Heinrich Klüglein, geboren 1900, gestorben 1983, war Wehrmachtssoldat in Polen, Belgien, Frankreich, in der Sowjetunion und den Niederlanden. Zuvor hatte er Geschichte und Romanistik studiert, hatte promoviert und war Studienrat in Bremen gewesen, in den Fächern Geschichte und Französisch.
Schwarzweißfoto eines Mannes in Uniform.
Heinrich Klüglein war 39 Jahre alt, als er eingezogen wurde.© privat
Das Fach Geschichte durfte Klüglein allerdings nicht mehr unterrichten, nachdem er von einem Schüler denunziert worden war. Er habe aus seiner ablehnenden Haltung zum Nationalsozialismus keinen Hehl gemacht, schreibt Klüglein rückblickend im Vorwort zu seinen Tagebüchern.

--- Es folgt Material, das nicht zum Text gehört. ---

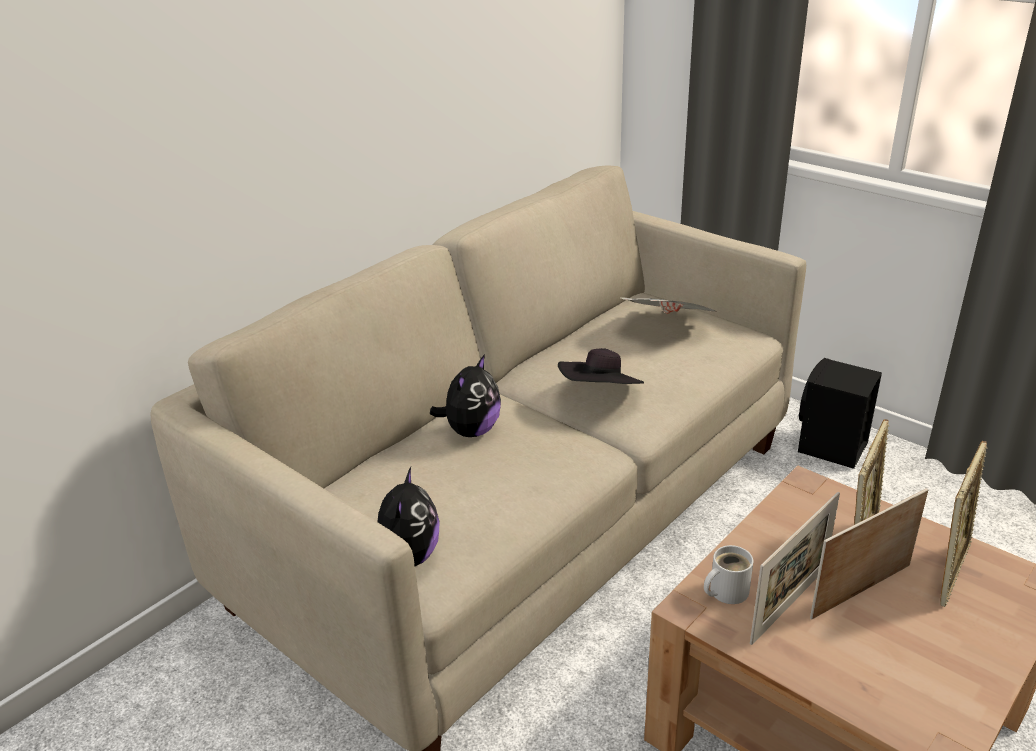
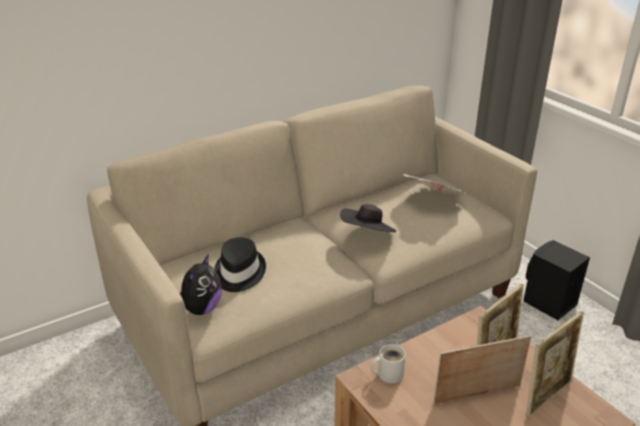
camera: 15 degrees right, 0 degrees up
plush toy [430,354,501,437] -> none
picture frame [750,492,840,645] -> none
none -> black hat [214,237,266,292]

Zu seiner Einberufung heißt es dort: "Ich war beinahe froh, dem inneren Zwiespalt und äußeren Druck, in dem ich als Lehrer und Beamter lebte, durch meine Einziehung loszuwerden." Das Führen von Tagebüchern, so Klüglein weiter, sei illegal gewesen, da sie in Feindeshände hätten fallen können, Briefe seien gelegentlich von der Zensur überprüft worden.
Das Kriegstagebuch beginnt bereits im 26. August 1939, vor dem offiziellen Kriegsbeginn.

Wohin? Polen oder Frankreich?

27.08.39
Vereidigung. Gegen 21 Uhr fahre ich noch einmal nach Hause und verabschiede mich von Grete und den Kindern. Unsere Geschütze und Fahrzeuge stehen marschbereit auf dem Kasernenhof.
28.08.39
Nachdem die Verladearbeit beendigt ist, fährt unser Zug um 7 Uhr ab. Wohin? Polen oder Frankreich?
29.08.39 Grete an Heinrich:
"Meine Gedanken sind in allen Himmelsrichtungen. Welche mag die rechte sein?"
Heinrich Klüglein hat seine Kriegserlebnisse vom ersten Tag an, von 1939 bis 1945, festgehalten. Später, im Ruhestand, hat er seine Tagebücher abgeschrieben und ergänzt durch Briefe, die er an seine Frau Grete geschrieben hat, gelegentlich auch an seine Mutter in Coburg – Briefe, die über den Krieg hinaus bis in das Jahr 1947 reichen. Außerdem hat Klüglein Briefe von seiner Frau Grete erhalten und gesammelt. Sie vermitteln Eindrücke, wie sich die Lage in der Heimat in den Kriegsjahren verändert. 1939, als der Krieg beginnt, wohnt Familie Klüglein in einem eigenen Haus in Bremen.
30.08.39
19 Uhr Abmarsch in östlicher Richtung.
Am 1. September 1939 löst Hitler mit den Worten – "Polen hat heute Nacht zum ersten Mal auf unserem eigenen Territorium auch mit bereits regulären Soldaten geschossen. Seit 5.45 Uhr wird jetzt zurückgeschossen." – den Zweiten Weltkrieg aus. Nicht Polen hatte Deutschland angegriffen, sondern Deutschland schon vor dem 1. September die Wehrmacht in Richtung Polen in Marsch gesetzt – und dann innerhalb weniger Wochen das Land erobert.
Ein altes mit einer Schreibmaschine beschriebenes Stück Papier.
Heinrich Klüglein tippte seine Notizen ungekürzt und unverändert ab.© prviat
03.09.39 an Grete:
"Wir sind am ersten September in Polen einmarschiert und befinden uns jetzt an der Warthe, 60 km westlich von Łodz. Der Einmarsch ist bis jetzt ohne jegliche Schwierigkeiten von statten gegangen. Die Gegend ist von der Zivilbevölkerung ziemlich geräumt, das Vieh läuft zum Teil herrenlos herum, so dass wir auch reichlich zu essen haben."
07.09.39 an Grete:
"Wie fürchterlich, wenn Ihr einmal so etwas durchmachen müsstet!"
12.09.39 an Grete:
"Der Krieg ist für uns bis jetzt eine Kraft-durch-Freude Fahrt; Essen und Alkohol sind reichlich vorhanden."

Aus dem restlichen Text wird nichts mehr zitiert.